Required action>
A single number is the answer here: how many lines below include "without"?

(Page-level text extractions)
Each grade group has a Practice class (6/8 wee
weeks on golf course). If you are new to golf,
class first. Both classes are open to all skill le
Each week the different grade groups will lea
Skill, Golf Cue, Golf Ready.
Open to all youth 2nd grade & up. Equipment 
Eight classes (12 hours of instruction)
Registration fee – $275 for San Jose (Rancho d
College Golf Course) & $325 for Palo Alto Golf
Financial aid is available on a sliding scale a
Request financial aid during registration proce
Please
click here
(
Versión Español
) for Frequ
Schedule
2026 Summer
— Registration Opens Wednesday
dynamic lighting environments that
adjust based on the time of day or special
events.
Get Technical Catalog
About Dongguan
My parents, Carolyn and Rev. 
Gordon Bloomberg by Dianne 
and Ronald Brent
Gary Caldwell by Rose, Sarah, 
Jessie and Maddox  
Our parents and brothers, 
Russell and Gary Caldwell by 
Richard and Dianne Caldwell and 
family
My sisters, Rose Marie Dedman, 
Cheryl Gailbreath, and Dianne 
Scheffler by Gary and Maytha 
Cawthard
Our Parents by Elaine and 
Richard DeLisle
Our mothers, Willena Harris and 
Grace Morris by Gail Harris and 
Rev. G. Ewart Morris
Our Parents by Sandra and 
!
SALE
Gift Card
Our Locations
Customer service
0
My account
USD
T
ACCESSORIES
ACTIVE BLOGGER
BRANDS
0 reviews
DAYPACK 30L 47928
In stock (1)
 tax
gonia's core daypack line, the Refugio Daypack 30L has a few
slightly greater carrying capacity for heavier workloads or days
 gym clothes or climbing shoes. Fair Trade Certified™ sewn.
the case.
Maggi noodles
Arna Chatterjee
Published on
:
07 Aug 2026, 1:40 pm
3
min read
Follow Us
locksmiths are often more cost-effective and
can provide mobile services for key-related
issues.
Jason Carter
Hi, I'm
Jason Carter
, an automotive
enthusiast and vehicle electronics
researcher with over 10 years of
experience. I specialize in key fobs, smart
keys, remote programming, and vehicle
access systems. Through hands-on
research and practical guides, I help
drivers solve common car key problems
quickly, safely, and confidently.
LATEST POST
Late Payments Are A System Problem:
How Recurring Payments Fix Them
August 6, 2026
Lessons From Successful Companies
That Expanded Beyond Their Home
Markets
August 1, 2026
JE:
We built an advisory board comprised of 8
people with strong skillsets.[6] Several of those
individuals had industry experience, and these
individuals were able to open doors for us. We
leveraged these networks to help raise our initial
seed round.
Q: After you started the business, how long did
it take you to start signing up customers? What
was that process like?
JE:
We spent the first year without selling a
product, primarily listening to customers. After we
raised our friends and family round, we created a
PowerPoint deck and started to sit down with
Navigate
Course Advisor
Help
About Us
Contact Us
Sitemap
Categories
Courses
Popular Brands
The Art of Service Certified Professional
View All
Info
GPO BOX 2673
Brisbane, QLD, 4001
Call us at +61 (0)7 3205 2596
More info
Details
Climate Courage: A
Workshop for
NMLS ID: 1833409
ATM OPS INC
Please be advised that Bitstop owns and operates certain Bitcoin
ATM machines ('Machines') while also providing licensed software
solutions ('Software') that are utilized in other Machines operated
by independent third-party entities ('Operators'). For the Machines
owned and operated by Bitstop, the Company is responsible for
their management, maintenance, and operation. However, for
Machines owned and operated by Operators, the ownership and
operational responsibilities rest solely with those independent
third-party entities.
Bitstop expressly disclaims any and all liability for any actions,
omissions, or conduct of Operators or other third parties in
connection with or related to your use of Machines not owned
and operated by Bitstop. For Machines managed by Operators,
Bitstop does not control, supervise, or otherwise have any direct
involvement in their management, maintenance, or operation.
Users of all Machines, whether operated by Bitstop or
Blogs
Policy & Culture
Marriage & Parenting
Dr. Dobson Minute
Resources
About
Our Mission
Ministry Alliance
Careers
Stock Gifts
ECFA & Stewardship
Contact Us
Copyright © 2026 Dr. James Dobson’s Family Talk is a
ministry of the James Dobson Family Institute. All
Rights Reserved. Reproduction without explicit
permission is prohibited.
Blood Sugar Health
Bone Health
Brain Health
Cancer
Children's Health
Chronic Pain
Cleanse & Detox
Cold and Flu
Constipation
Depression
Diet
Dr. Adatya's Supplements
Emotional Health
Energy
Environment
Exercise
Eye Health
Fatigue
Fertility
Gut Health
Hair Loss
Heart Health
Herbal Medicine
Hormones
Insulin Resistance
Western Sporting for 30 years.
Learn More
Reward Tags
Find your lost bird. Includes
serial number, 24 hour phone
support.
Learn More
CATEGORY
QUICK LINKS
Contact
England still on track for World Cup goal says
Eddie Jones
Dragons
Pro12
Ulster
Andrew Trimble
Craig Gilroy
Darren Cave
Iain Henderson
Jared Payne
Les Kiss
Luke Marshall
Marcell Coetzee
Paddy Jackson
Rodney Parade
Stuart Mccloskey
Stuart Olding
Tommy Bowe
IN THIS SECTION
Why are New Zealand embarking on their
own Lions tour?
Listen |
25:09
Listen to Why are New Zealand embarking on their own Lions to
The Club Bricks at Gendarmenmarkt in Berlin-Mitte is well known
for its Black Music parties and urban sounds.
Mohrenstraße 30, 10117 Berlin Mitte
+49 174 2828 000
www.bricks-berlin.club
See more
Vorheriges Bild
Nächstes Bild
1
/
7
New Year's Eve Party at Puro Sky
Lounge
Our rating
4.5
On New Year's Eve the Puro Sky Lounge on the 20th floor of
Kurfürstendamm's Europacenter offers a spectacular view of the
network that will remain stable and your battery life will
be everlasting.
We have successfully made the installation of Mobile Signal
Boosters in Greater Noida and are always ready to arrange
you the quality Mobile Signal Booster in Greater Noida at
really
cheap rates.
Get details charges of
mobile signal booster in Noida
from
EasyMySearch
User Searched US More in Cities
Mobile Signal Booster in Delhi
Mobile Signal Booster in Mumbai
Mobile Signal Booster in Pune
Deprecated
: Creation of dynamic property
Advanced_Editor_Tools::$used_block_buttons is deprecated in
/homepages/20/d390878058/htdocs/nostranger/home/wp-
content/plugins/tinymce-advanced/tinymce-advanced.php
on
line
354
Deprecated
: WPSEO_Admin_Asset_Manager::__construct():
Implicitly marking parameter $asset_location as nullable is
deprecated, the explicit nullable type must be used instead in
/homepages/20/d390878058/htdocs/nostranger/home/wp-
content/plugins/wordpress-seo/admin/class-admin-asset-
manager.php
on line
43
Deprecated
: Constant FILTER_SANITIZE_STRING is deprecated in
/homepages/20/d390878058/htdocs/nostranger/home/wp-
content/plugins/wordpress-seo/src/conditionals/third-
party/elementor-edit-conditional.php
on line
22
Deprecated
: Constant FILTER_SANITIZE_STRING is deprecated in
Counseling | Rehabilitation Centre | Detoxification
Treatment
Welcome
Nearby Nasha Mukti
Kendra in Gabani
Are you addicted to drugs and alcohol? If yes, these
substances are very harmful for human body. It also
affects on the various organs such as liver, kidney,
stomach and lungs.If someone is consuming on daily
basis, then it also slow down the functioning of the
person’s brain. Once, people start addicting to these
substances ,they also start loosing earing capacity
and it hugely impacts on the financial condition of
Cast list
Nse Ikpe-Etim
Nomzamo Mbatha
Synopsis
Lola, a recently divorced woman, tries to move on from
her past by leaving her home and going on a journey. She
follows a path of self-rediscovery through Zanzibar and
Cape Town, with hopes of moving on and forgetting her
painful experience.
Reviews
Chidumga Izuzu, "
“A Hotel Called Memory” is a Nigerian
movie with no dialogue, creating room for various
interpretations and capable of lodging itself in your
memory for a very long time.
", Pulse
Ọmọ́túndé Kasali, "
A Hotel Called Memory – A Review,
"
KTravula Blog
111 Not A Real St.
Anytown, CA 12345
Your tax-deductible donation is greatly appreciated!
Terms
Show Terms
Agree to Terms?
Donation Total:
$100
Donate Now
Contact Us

Exercise response>
2